The following plot shows the K-Band 1D spectrum of the standard star HIP98640 extracted using the optimal extraction algorithm included in mospy:
As a comparison, the following plot shows the 1D spectrum of the same star extracted by collapsing all the lines on the same aperture as the one used for the optimally-extracted spectrum:
The following plot shows the aperture used for both extractions:
The base 2D rectified spectrum was the same for both extractions (HIP98640_K_long_eps.fits).
The following plots show some examples of spatial profile fits within the extraction aperture (rows 2, 9, 10, 11 and 18). Green dots represent the spatial profile and the red line represents the corresponding polynomial fit. The red "delta" spikes correspond to values given by the fitting algorithm to pixels rejected by the sigma-clipping algorithm. The rejected pixels should have a value of zero on the fit. Instead, the plots below show that the rejected pixels have non-zero values on the fit:
The issue seems to be aggravated close to the trace peak (lines 9, 10 and 11).
Possible solution
The following two modifications to the Extract.py code produce optimally-extracted spectra of higher quality than spectra extracted by collapsing all the rows in an aperture:
Original code:
resid = (DmS[i]-f*srow)**2 / V[i]
newmask = (resid > sigma)
Corrected code based on Equation 7, Table 1 in Horne (1986)
resid = (DmS[i]-f*srow)**2 / V[i]
newmask = (resid > sigma**2)
The result of fitting.LinearLSQFitter():
fitted_poly = fit_poly(poly0, xcoord[~xcoord.mask], srow[~srow.mask], weights=weights[~weights.mask])
fit = np.array([fitted_poly(x) for x in xcoord])
is not a masked array, but a regular numpy array where the masked values are filled with either the maximum or the minimum of the fit. I have the impression that this is a bug in fitter.LinearLSQFitter(), because one would expect that if the input is a masked array, then the output should also be a masked array.

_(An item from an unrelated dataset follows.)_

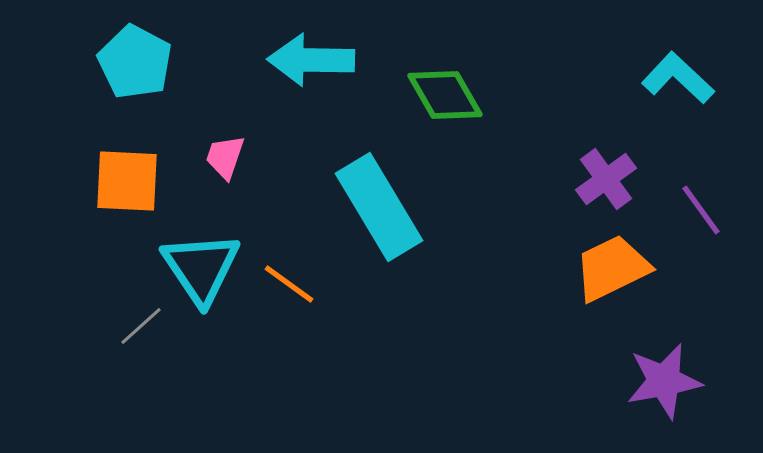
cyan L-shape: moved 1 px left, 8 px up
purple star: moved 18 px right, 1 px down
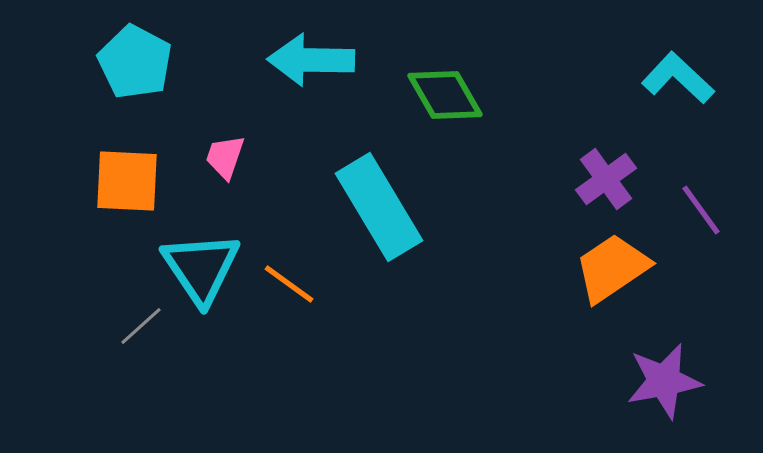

I have replaced the output from the fit by a masked array with the same mask as the input array and then fill the masked values with zeros:
In the original code:
fit[(fit < 0)] = 0.0
Pnew[i] = fit
In the new code:
fit[(fit < 0)] = 0.0
fit_masked = np.ma.MaskedArray(data=fit, mask=weights.mask)
fit_masked_zeroes = np.ma.filled(fit_masked, 0.0)
Pnew[i] = fit_masked_zeroes
The optimally-extracted spectrum using the version of Extract.py containing the modifications described above is shown on the following plot:
This spectrum looks considerably better than the optimally-extracted spectrum using the original version of Extract.py and also moderately better than the spectrum extracted by collapsing all the rows within the aperture.